An exact reproduction of the data below is expected, free of images.

━━━━━ PROVIDED DATA ━━━━━

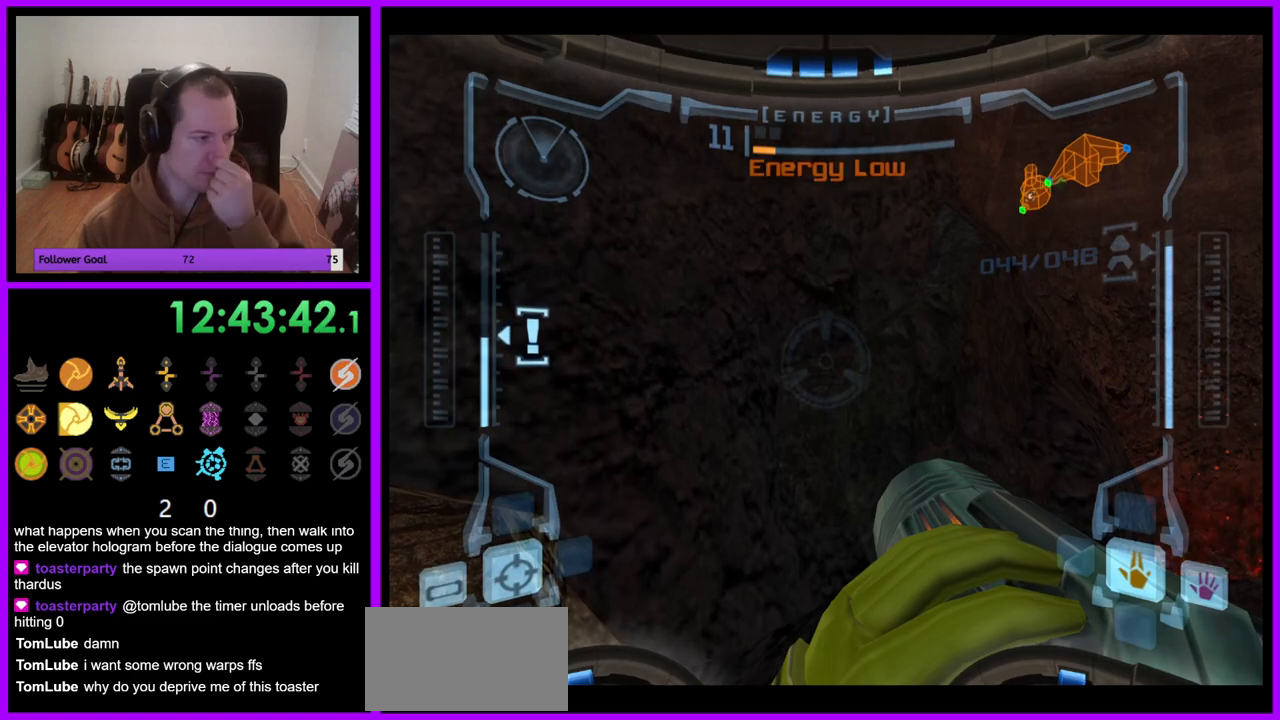
{"dt_ms": 500, "buttons": ["R1"], "left_stick": "center", "right_stick": "center", "events": []}
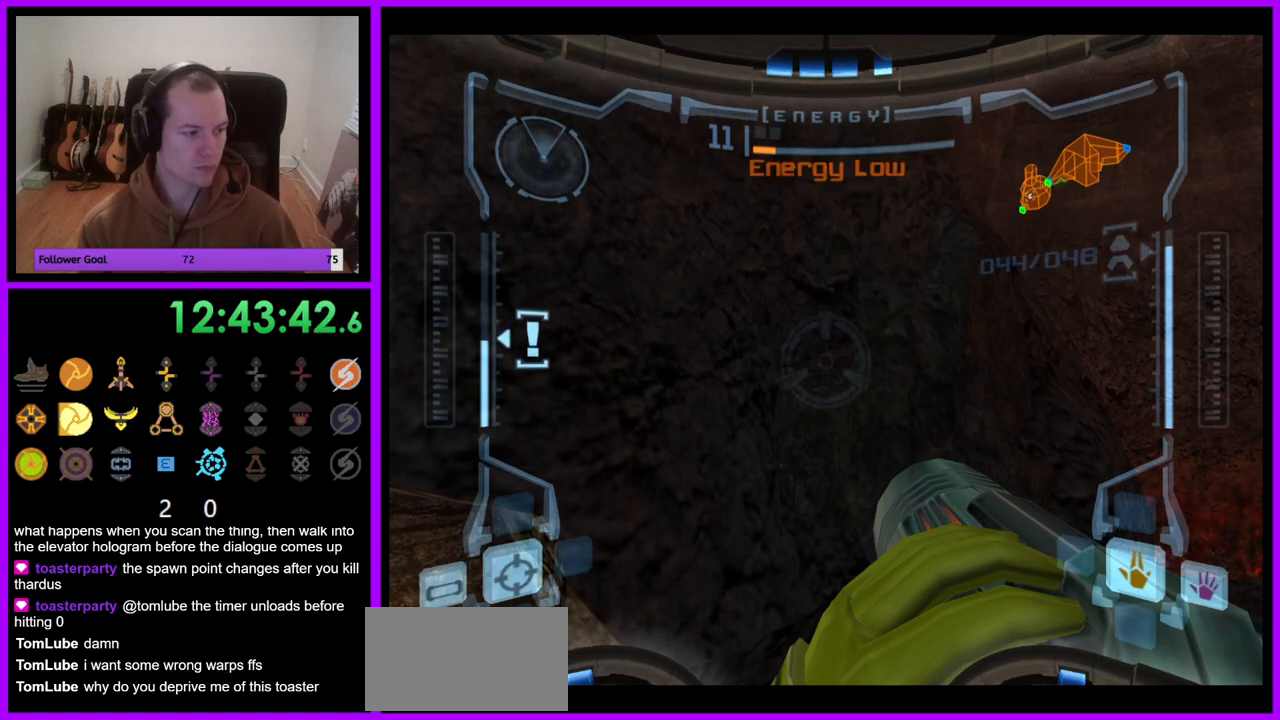
{"dt_ms": 500, "buttons": ["R1"], "left_stick": "up", "right_stick": "center", "events": [[450, "left_stick", "up"]]}
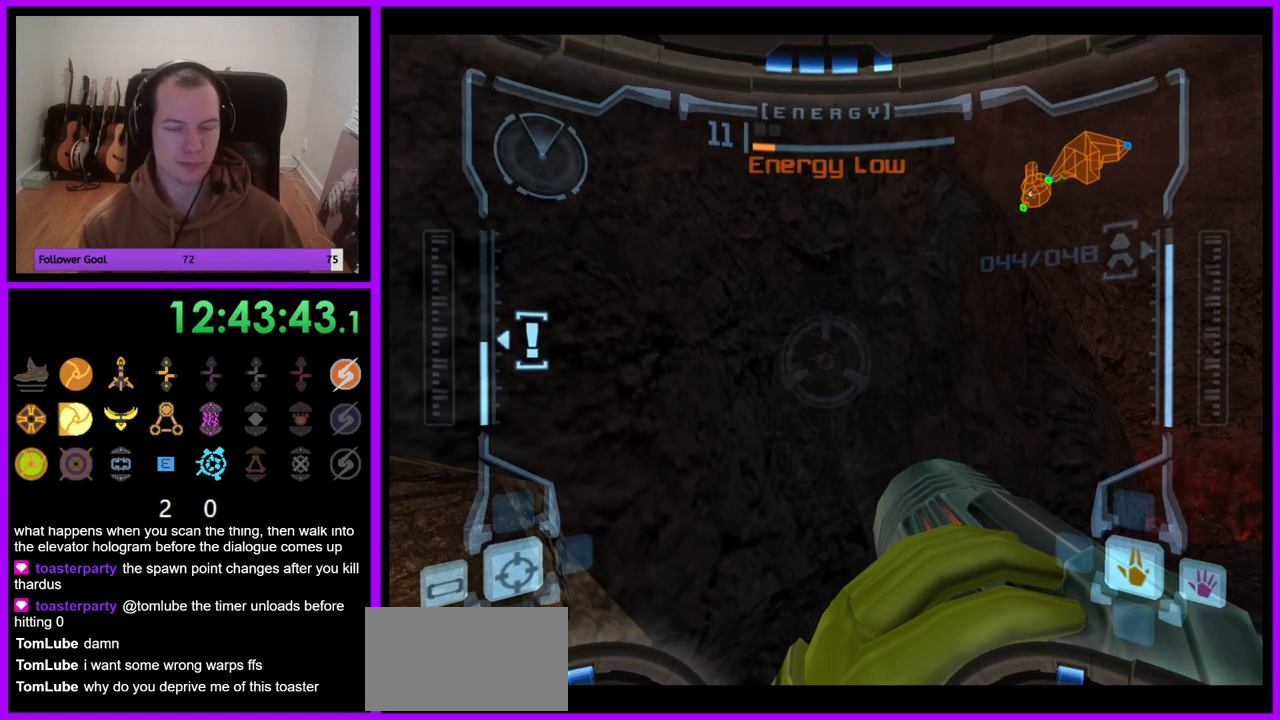
{"dt_ms": 500, "buttons": ["L1"], "left_stick": "center", "right_stick": "center", "events": [[100, "left_stick", "up-right"], [217, "left_stick", "up"], [450, "left_stick", "center"], [467, "L1", "down"], [467, "R1", "up"]]}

━━━━━

_WORKED SOLUTION_
{"dt_ms": 500, "buttons": ["R1"], "left_stick": "center", "right_stick": "center", "events": []}
{"dt_ms": 500, "buttons": ["R1"], "left_stick": "up", "right_stick": "center", "events": [[450, "left_stick", "up"]]}
{"dt_ms": 500, "buttons": ["L1"], "left_stick": "center", "right_stick": "center", "events": [[100, "left_stick", "up-right"], [217, "left_stick", "up"], [450, "left_stick", "center"], [467, "L1", "down"], [467, "R1", "up"]]}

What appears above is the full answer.